Possessing and cultivating small amounts of marijuana is already legal in the nation’s capital, as is medical cannabis, thanks to voter-approved ballot initiatives. But under a Congressional rider, the city is barred from spending its own money to create a system of marijuana stores where adults without medical recommendations could legally purchase the drug.
Now, Congressional Republicans are seeking to broaden the scope of the ban to prevent D.C. officials from using a loophole to get around the existing rider by using funds that are untouched by the current block.
Under current law, D.C. officials are barred from using money covered by annual appropriations bills to legalize cannabis commerce:
“None of the funds contained in this Act may be used to enact any law, rule, or regulation to legalize or otherwise reduce penalties associated with the possession, use, or distribution of any schedule I substance under the Controlled Substances Act (21 U.S.C. 801 et seq.) or any tetrahydrocannabinols derivative for recreational purposes.”
That specific language has left open the possibility that the city could use other pools of money it has available, such as contingency reserve funds appropriated in previous years, to regulate marijuana sales. Officials told Marijuana.com last year that they were considering doing so.
But new language proposed this week by the House Appropriations Committee, if enacted as part of Fiscal Year 2017 funding legislation, would prevent the city from doing that:
No funds available for obligation or expenditure by any officer or employee of the District of Columbia government may be used to enact any law, rule, or regulation to legalize or otherwise reduce penalties associated with the possession, use, or distribution of any schedule I substance under the Controlled Substances Act (21 U.S.C. 801 et seq.) or any tetrahydrocannabinols derivative for recreational purposes.
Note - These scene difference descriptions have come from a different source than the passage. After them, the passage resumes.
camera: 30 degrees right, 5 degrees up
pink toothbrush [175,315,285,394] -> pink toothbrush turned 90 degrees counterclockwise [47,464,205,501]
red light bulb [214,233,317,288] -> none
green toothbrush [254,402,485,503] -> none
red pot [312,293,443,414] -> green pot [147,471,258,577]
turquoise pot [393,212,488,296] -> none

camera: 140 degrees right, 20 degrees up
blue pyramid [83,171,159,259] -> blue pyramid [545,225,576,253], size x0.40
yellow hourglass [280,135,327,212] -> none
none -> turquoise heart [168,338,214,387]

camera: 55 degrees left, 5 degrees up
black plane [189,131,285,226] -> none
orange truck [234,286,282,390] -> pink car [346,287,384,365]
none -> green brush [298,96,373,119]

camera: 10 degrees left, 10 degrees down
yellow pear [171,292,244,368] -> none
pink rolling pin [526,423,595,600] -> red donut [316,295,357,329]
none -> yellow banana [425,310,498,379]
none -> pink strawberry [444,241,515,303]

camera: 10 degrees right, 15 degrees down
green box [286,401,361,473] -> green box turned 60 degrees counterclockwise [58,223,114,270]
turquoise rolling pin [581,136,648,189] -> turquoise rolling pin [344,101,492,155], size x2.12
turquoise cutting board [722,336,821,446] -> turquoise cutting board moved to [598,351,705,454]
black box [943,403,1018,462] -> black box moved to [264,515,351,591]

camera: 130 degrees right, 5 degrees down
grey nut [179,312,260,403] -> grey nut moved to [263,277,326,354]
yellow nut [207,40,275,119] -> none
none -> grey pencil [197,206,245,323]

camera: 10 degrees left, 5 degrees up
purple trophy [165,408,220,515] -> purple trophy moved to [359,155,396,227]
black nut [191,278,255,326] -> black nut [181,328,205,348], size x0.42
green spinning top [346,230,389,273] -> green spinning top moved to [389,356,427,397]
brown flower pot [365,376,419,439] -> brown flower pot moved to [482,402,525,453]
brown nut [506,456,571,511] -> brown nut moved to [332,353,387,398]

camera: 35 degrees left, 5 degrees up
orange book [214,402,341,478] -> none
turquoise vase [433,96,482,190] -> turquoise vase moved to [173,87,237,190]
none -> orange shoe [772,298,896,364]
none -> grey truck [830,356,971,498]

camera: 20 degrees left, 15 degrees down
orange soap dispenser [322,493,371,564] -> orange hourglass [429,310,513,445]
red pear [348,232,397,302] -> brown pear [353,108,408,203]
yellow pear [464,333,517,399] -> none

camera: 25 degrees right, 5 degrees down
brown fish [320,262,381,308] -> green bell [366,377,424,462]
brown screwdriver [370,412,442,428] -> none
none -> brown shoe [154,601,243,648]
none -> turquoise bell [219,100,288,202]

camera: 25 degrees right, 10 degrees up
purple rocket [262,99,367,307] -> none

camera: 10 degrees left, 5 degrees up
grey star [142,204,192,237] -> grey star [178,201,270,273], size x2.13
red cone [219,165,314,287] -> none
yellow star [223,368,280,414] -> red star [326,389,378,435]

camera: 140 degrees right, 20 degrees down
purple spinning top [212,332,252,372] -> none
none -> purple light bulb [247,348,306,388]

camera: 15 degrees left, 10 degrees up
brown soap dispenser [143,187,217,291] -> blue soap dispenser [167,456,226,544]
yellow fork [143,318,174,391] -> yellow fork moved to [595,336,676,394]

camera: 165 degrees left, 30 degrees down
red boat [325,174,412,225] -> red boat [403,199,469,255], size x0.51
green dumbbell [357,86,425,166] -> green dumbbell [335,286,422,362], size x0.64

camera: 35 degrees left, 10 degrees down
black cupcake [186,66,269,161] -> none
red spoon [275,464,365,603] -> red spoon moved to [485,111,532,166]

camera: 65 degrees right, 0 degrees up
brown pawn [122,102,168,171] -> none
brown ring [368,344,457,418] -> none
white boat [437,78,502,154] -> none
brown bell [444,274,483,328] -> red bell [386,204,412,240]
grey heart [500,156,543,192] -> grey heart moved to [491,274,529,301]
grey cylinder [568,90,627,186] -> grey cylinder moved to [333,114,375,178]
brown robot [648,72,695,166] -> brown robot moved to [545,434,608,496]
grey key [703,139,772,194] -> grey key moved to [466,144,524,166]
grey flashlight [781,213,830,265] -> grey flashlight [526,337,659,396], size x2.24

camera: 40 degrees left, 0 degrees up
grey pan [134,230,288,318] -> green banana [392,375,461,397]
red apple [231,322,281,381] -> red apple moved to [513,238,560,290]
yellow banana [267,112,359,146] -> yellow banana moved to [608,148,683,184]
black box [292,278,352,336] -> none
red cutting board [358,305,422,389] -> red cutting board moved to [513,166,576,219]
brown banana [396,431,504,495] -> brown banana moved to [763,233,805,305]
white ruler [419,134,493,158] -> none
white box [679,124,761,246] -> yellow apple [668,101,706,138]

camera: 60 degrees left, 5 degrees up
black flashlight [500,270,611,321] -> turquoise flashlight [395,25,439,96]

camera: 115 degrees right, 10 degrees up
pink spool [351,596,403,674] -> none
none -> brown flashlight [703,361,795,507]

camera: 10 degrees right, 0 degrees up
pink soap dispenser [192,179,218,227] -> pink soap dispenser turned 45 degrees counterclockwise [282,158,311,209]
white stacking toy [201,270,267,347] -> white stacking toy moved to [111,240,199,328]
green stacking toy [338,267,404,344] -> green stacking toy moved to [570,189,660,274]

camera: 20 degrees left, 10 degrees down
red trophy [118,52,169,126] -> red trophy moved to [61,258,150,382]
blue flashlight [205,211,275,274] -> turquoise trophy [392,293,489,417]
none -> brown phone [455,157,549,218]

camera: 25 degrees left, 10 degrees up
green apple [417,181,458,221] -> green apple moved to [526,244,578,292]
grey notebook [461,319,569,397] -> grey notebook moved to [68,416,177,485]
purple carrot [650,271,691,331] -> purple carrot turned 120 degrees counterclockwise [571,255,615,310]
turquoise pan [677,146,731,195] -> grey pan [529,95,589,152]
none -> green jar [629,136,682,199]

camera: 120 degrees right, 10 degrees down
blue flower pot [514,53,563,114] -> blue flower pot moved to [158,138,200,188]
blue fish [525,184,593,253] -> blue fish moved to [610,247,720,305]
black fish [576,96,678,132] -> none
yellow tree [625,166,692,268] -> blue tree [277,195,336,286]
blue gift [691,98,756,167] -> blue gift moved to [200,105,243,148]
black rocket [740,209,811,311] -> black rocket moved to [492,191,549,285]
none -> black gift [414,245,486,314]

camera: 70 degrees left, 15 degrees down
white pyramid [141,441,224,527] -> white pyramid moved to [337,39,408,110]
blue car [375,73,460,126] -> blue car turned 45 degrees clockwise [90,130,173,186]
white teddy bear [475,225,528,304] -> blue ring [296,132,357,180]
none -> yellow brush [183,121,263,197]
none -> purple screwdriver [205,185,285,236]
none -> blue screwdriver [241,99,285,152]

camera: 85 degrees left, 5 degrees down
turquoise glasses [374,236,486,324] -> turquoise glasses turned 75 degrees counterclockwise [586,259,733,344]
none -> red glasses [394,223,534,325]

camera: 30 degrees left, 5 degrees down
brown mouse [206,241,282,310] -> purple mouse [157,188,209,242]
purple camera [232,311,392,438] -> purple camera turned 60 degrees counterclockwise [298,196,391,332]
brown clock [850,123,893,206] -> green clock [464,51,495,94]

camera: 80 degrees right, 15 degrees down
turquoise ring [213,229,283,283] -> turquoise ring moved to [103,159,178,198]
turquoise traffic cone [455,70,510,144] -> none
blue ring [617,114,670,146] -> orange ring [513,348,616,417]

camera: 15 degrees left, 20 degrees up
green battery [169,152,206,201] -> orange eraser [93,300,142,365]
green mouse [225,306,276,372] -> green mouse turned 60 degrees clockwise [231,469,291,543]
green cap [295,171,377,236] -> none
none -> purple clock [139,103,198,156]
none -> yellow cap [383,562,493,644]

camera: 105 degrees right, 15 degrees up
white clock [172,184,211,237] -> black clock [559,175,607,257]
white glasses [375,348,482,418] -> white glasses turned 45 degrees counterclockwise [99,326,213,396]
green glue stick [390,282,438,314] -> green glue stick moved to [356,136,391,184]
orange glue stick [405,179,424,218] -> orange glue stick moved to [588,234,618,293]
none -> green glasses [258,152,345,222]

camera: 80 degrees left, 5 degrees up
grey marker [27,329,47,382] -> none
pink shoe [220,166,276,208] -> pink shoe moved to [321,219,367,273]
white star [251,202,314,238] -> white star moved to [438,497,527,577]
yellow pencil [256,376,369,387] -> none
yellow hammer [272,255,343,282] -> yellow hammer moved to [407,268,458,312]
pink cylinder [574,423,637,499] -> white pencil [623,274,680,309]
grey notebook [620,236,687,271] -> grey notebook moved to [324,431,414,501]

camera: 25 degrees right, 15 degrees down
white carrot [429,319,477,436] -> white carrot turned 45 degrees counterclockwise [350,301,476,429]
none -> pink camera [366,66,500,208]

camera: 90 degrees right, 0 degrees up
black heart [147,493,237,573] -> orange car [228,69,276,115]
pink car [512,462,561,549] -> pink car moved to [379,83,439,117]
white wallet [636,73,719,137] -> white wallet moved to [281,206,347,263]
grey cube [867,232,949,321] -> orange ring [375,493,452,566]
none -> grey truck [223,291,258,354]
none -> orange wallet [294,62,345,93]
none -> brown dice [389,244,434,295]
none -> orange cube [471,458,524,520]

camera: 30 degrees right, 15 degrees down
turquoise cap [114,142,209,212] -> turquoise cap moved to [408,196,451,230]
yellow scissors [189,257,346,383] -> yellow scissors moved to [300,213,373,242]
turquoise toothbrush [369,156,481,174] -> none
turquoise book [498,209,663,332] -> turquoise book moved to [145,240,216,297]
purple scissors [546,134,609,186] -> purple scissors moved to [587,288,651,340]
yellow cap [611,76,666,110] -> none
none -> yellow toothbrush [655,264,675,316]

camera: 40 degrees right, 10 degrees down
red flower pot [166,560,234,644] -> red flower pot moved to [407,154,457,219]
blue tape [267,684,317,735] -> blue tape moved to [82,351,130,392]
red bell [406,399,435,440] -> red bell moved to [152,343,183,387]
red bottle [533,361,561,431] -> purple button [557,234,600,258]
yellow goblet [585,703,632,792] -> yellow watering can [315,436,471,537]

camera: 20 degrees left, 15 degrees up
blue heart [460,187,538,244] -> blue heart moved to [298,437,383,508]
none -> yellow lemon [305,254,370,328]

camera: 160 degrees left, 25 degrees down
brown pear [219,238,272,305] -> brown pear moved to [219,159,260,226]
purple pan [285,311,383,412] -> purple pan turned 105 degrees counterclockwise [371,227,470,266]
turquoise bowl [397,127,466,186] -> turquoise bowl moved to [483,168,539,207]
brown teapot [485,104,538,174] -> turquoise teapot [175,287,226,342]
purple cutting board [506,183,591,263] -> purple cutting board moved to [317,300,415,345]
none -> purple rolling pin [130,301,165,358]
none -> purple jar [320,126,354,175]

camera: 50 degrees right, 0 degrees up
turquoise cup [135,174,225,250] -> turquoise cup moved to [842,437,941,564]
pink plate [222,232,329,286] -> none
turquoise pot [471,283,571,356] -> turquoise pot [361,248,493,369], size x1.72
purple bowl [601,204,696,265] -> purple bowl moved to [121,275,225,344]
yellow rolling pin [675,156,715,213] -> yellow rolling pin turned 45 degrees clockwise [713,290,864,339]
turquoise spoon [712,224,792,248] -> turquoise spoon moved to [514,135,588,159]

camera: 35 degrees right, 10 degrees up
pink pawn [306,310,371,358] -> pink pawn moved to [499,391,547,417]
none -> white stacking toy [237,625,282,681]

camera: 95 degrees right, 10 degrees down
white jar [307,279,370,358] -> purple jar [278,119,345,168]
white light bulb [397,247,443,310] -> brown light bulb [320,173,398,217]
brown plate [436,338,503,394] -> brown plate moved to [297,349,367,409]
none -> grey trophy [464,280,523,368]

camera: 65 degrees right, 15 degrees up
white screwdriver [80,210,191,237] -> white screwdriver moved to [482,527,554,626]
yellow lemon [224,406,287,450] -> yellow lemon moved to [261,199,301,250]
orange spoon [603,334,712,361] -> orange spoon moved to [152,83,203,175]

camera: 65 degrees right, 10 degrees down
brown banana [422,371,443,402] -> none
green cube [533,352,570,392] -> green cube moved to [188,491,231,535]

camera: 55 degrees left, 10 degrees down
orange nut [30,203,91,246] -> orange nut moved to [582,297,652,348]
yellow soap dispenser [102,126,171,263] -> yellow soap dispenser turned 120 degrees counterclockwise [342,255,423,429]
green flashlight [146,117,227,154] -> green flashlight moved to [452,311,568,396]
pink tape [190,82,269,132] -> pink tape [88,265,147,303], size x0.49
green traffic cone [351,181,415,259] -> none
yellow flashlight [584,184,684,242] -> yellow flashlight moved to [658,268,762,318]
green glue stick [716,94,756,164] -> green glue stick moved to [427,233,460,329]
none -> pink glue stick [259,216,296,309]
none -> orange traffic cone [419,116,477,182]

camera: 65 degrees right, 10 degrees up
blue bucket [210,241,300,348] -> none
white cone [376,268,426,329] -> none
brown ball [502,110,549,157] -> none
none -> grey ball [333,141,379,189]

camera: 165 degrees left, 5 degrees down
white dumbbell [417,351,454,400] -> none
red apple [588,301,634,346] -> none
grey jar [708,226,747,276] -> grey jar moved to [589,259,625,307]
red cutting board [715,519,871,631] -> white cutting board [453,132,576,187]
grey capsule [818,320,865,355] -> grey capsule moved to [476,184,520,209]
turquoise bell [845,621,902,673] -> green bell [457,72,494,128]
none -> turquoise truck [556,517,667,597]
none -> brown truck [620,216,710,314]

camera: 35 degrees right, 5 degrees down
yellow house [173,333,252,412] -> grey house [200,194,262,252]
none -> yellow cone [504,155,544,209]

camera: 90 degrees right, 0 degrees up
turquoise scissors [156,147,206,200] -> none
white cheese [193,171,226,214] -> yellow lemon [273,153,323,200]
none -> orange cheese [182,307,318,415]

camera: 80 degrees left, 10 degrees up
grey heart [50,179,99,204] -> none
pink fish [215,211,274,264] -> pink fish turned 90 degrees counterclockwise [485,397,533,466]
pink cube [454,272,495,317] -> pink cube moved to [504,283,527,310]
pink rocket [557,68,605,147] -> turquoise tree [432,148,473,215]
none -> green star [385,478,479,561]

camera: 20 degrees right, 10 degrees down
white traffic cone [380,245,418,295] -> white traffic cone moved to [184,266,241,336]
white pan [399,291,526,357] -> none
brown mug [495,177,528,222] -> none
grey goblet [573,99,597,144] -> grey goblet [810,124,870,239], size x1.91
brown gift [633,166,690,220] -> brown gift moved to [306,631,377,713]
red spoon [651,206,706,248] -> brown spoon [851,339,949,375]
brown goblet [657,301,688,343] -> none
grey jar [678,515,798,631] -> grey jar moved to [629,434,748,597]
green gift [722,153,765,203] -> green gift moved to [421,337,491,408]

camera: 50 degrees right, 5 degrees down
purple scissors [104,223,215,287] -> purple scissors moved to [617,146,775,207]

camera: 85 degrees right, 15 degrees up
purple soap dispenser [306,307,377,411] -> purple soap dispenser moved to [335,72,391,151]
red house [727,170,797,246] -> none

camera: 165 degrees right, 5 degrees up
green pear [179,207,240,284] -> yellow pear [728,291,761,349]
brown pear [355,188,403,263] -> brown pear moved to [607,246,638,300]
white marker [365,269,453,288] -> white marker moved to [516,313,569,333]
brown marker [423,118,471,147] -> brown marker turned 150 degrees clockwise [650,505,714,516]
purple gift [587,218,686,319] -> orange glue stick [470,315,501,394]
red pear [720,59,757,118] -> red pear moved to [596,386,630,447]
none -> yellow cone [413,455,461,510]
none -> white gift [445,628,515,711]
While a committee press release claims that the bill “maintains provisions prohibiting federal and local funds from being used…to further marijuana legalization,” the new language does more than maintain the provision. It significantly broadens it.
The appropriations panel’s Financial Services Subcommittee approved the bill on Wednesday morning. It now heads to the full committee and then, if approved, to the House floor.